Cybercrime emerges here as an inevitable result of fundamental human needs going unmet. The scammer is driven by financial lack, while the scammed is often seeking emotional fulfillment. Scammed and scammer meet in the commonality of scarcity.

This intersection of want—one for material wealth, the other for human contact—is the powerful engine driving a multi-billion-dollar global fraud machine.

We often examine the architecture of this crime phenomenon on “What the Hack?” and this week is a doozy. “Jackals of Trust: A Short History of Cybercrime” features cybercrime expert Gary Warner, Director of Threat Intelligence at DarkTower. We talked about the secret world of Nigerian cybercrime, one dominated not by disorganized thugs, but highly educated professionals who fuse computer science, spiritual ritual, and anti-colonial ideology to pursue a luxury economy built on exploiting loneliness, the explosion of personal information online and vulnerable digital non-natives.

The individuals running the most effective financial frauds are not the products of desperation alone, but the result of a system where education outpaces opportunity. Major West African crime syndicates, known as confraternities, mandate high educational standards. They are often run by graduates of a college program, according to Warner. 

“Many of them have western college degrees from computer science programs,” he told me, “and they often work in organizations that give them unique access and understanding. So, for example, we have members of the confraternities working in banks, working for healthcare companies, working in government agencies…”

This professionalism represents something you’ve heard us talk about on “What the Hack?” It’s the “corporatization of digital theft,” a strategic operation where technical skill is weaponized against global infrastructure. They learn the financial system from the inside, enabling large-scale Business Email Compromise (BEC) and high-end money laundering.

The motivation for these syndicates extends beyond simple greed, rooted in a potent ideological and spiritual framework. These confraternities operate as cultist organizations with formal hierarchies and chief priests. 
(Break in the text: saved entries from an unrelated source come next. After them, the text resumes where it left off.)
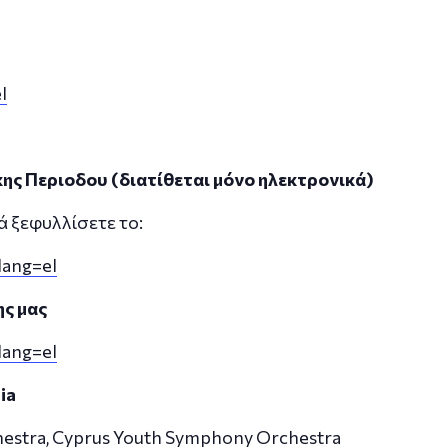
l
ης Περιοδου (διατίθεται μόνο ηλεκτρονικά)
 ξεφυλλίσετε το:
lang=el
ης μας
lang=el
ia
estra, Cyprus Youth Symphony Orchestra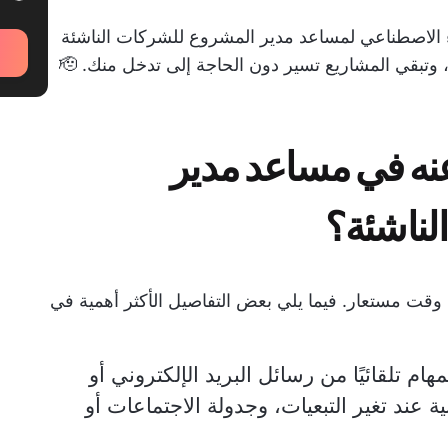
 الاصطناعي لمساعد مدير المشروع للشركات الناشئة
 وتبقي المشاريع تسير دون الحاجة إلى تدخل منك. 🫡
عنه في مساعد مدير
 وقت مستعار. فيما يلي بعض التفاصيل الأكثر أهمية في
هام تلقائيًا من رسائل البريد الإلكتروني أو
 عند تغير التبعيات، وجدولة الاجتماعات أو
This belief system sanctions their criminal actions through ritual. Members engage in what they call a “money blessing,” a ceremony where members of the confraternity bring a sacrifice—which can range from money and alcohol to animals or even humans—to a shaman. This ritual is believed to cause a spiritual blessing to be placed upon their crimes, increasing their success in luring victims.
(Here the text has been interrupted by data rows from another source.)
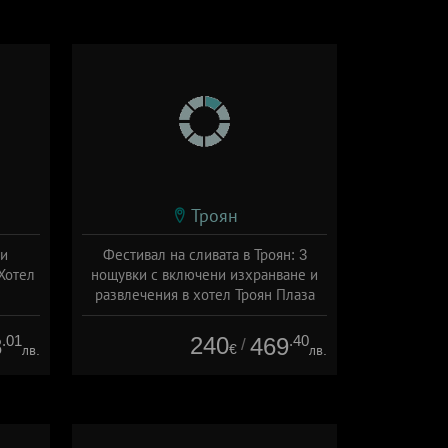
Троян
ки
Фестивал на сливата в Троян: 3
Хотел
нощувки с включени изхранване и
развлечения в хотел Троян Плаза
ион
Дата: 18.09 - 22.09 + полупансион
.01
240
.40
8
469
/
€
лв.
лв.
The spiritual justification is closely tied to a powerful political ideology that views crime against Western entities as a form of justifiable restitution. Drawing on Nigeria’s complex post-colonial history, many members believe they are owed for the theft of natural resources by colonial powers. This ideology provides a powerful, internal rationale: committing crimes against the West is therefore not viewed as theft, but rather as “taking back what has been stolen from us.”

The massive wealth generated underscores the brutal economic imbalance. For a young person in a rural area living on a $2-a-day wage, the criminal’s promise to teach them how to make $4,000 a day is a life-changing proposition for their entire family. The only solution to this cycle, according to Warner, is economic development, as cybercrime blooms where there is high-speed internet, high education, and nonexistent employment.
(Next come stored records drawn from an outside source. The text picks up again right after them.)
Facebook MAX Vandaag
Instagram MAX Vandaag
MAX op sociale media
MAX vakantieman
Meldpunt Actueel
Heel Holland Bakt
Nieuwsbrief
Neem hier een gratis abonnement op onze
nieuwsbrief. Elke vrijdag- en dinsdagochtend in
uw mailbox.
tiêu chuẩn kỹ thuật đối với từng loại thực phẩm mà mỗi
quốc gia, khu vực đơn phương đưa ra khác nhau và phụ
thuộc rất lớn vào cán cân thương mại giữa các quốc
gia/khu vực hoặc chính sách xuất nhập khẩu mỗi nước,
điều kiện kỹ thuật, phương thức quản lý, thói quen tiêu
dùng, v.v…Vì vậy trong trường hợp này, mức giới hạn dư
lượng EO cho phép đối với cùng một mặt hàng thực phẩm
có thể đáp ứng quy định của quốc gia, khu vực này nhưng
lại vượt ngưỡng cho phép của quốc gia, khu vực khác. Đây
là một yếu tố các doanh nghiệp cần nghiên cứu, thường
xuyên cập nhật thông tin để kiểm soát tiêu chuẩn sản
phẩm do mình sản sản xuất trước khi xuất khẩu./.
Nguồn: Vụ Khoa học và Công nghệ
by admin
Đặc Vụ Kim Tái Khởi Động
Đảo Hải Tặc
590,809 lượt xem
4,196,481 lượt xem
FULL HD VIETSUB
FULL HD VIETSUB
For those at the top, the wealth rapidly spirals into obscene excess, transforming survival into simple greed:

GARY WARNER: “These guys are moving the kind of wealth where, uh, you have a birthday party and you all go buy Lamborghinis. Or you might give someone a $300,000 watch as a appreciation, or a Rolls Royce. These are extremely wealthy people and it’s all based on crime.”

This lavish spending is directly funded by a wide spectrum of victims who fall on an even broader spectrum of vulnerability. A victim is exploited not because they are financially weak, but because they are lonely. In the commonality of scarcity, the victim’s desperate hunger for human connection directly finances the criminal’s ascent to material excess. This devastating exchange is the true heart of global cybercrime.